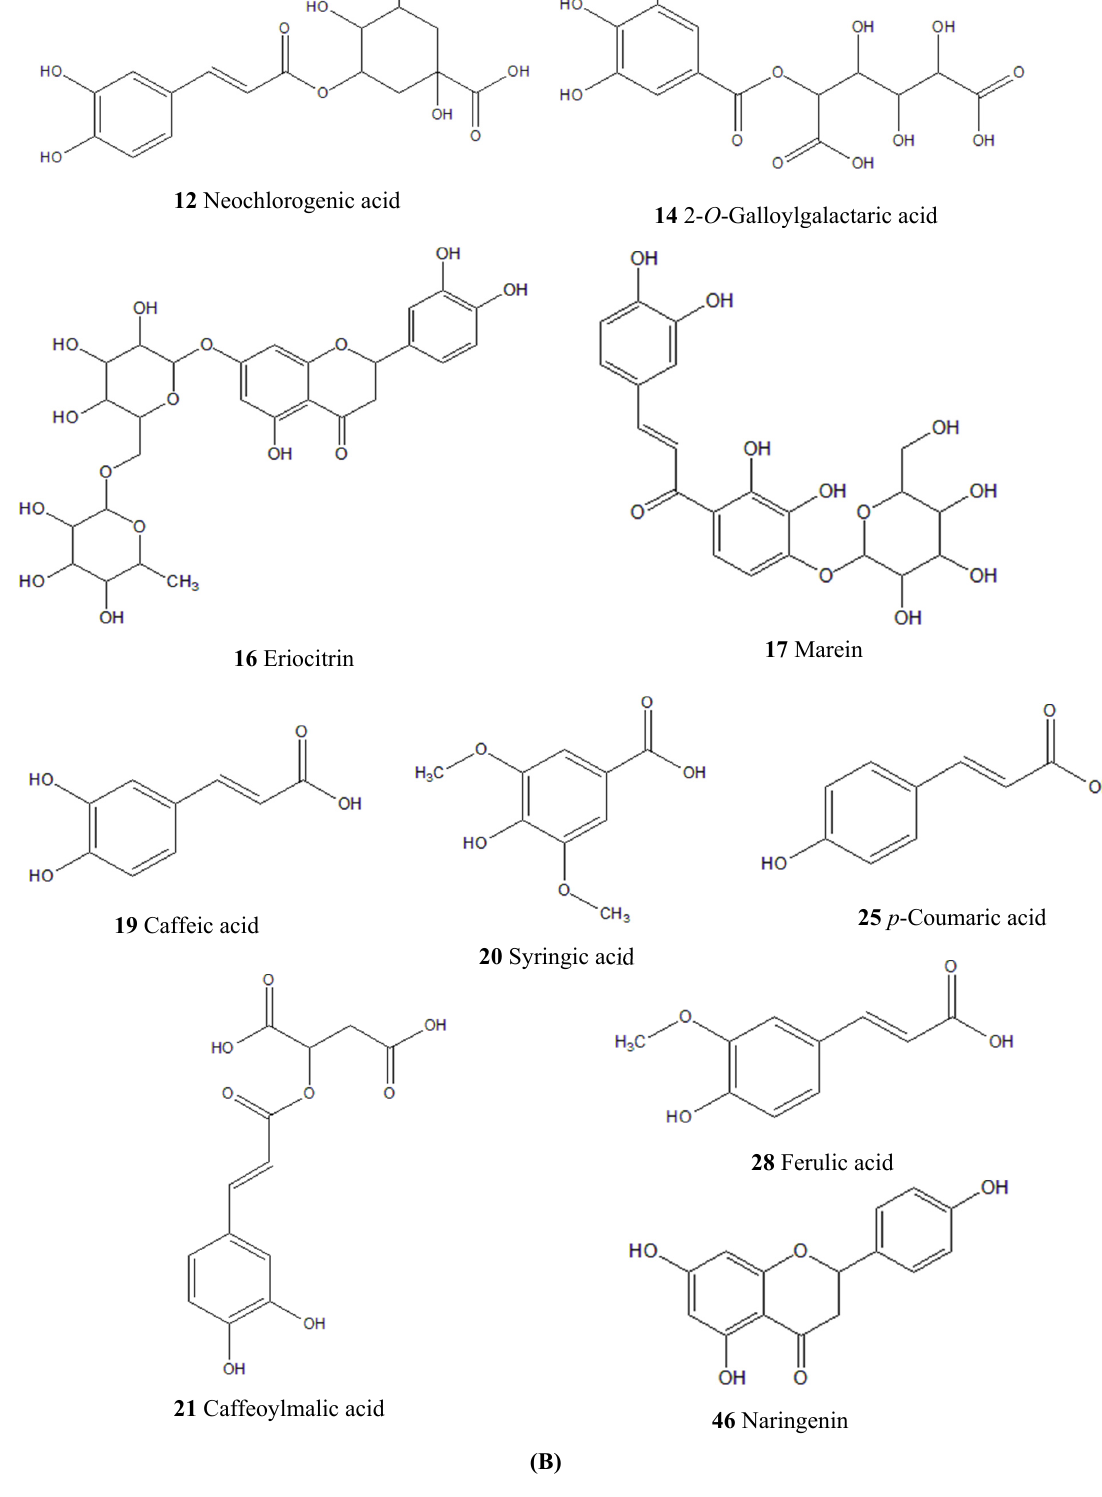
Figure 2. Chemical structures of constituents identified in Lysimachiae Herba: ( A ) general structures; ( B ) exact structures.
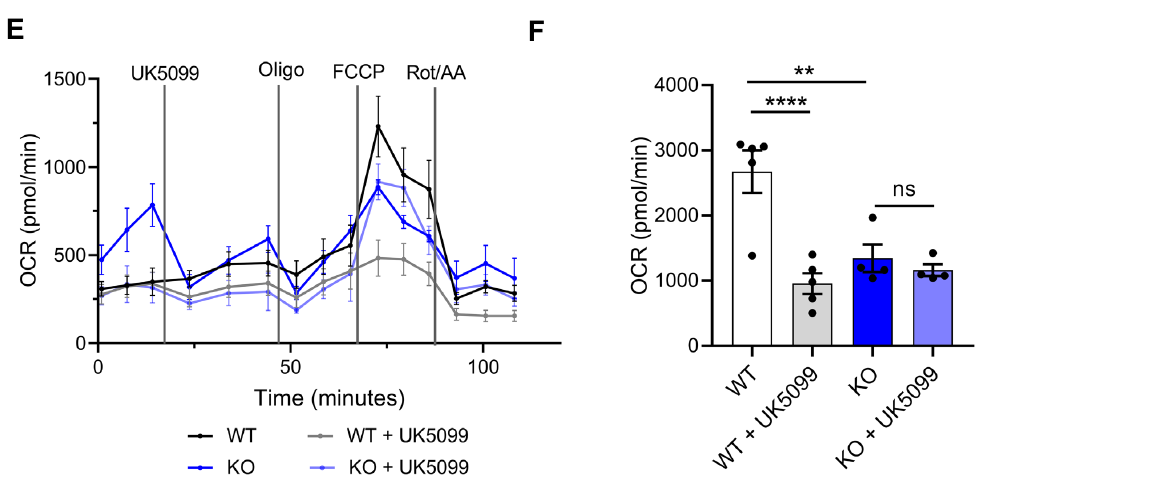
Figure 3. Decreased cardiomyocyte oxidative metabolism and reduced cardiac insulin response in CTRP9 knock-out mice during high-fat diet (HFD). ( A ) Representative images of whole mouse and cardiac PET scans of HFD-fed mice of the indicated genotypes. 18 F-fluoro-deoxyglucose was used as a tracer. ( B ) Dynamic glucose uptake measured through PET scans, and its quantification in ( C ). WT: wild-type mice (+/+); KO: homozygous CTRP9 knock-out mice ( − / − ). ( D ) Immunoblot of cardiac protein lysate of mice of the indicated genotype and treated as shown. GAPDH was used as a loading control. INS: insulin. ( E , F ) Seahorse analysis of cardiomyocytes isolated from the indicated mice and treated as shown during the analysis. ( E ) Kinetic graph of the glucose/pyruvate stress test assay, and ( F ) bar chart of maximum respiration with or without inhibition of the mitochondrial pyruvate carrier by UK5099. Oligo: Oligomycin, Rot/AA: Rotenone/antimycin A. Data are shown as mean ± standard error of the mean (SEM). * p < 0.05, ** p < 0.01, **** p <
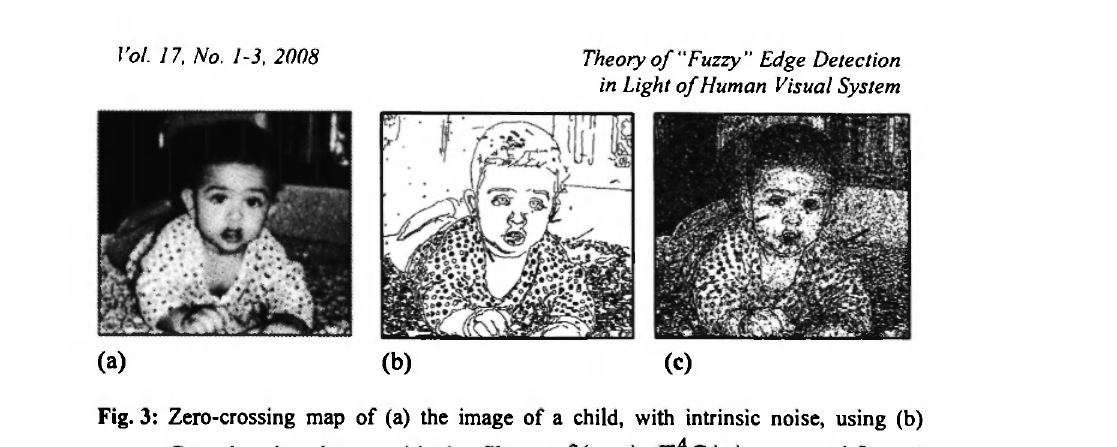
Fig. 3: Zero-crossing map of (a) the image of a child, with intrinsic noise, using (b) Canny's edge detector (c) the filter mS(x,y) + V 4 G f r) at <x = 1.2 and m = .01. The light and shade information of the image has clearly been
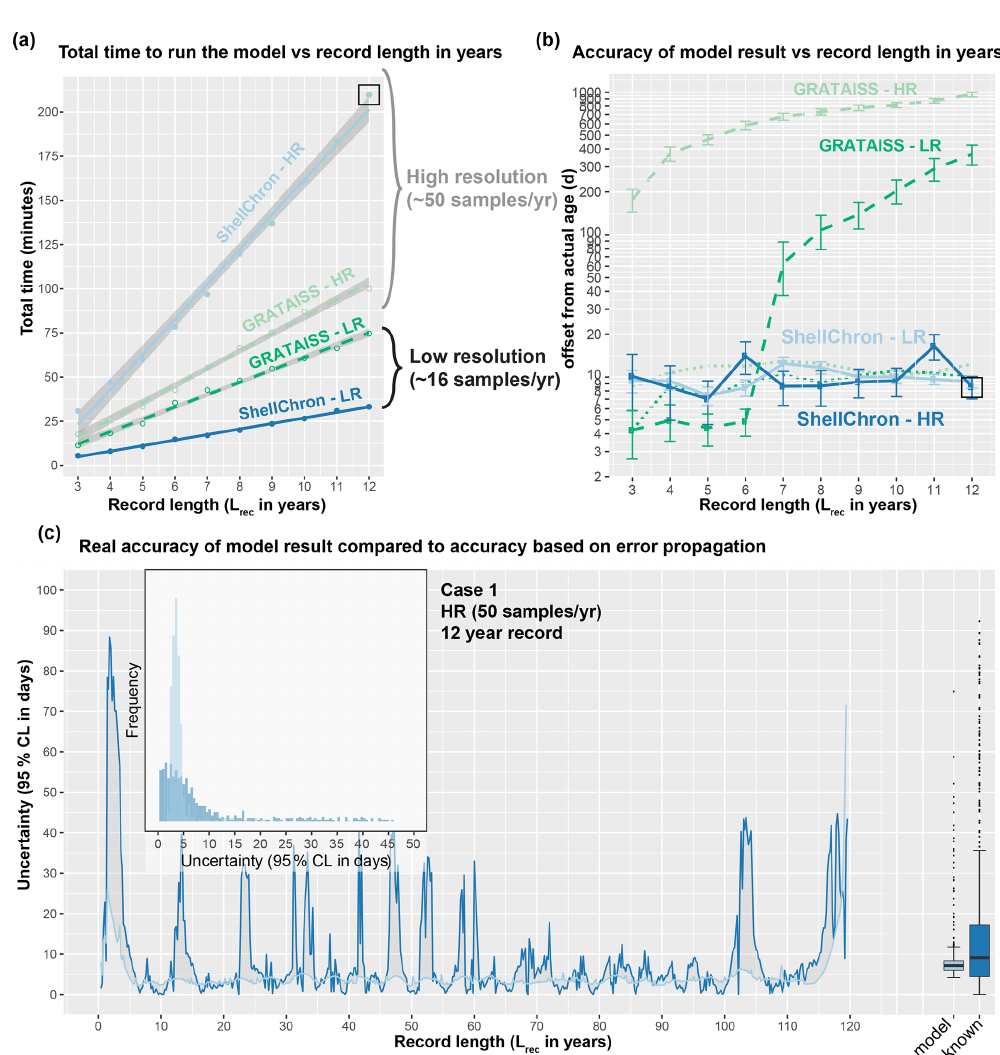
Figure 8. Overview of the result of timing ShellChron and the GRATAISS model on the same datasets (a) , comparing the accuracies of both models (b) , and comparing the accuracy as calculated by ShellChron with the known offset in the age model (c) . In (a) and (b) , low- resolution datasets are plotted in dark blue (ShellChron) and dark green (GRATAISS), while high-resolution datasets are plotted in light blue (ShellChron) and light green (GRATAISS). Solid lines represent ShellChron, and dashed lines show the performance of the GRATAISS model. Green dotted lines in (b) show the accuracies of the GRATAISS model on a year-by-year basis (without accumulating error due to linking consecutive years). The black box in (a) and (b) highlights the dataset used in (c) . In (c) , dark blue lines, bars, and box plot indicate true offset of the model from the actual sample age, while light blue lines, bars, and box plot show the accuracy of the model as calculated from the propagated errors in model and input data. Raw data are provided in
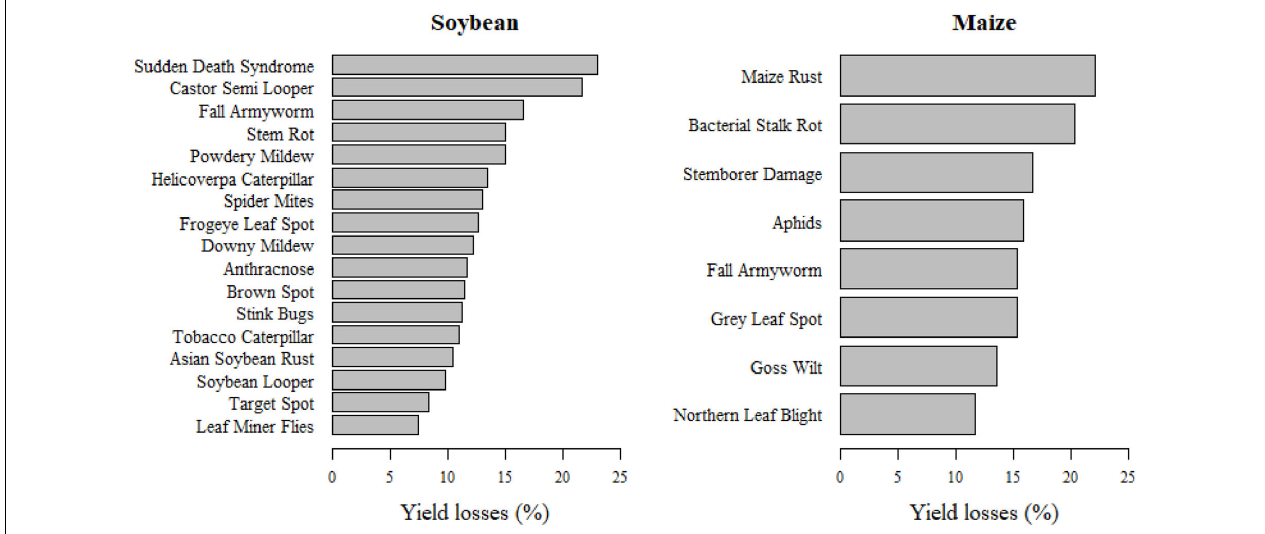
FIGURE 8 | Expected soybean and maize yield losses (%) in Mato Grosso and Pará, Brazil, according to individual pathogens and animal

################

WHAT NEEDS TO BE DONE.
Your answer should consist of the lines from the material that contain "light".

COMPLETED EXERCISE.
Fig. 3: Zero-crossing map of (a) the image of a child, with intrinsic noise, using (b) Canny's edge detector (c) the filter mS(x,y) + V 4 G f r) at <x = 1.2 and m = .01. The light and shade information of the image has clearly been
Figure 8. Overview of the result of timing ShellChron and the GRATAISS model on the same datasets (a) , comparing the accuracies of both models (b) , and comparing the accuracy as calculated by ShellChron with the known offset in the age model (c) . In (a) and (b) , low- resolution datasets are plotted in dark blue (ShellChron) and dark green (GRATAISS), while high-resolution datasets are plotted in light blue (ShellChron) and light green (GRATAISS). Solid lines represent ShellChron, and dashed lines show the performance of the GRATAISS model. Green dotted lines in (b) show the accuracies of the GRATAISS model on a year-by-year basis (without accumulating error due to linking consecutive years). The black box in (a) and (b) highlights the dataset used in (c) . In (c) , dark blue lines, bars, and box plot indicate true offset of the model from the actual sample age, while light blue lines, bars, and box plot show the accuracy of the model as calculated from the propagated errors in model and input data. Raw data are provided in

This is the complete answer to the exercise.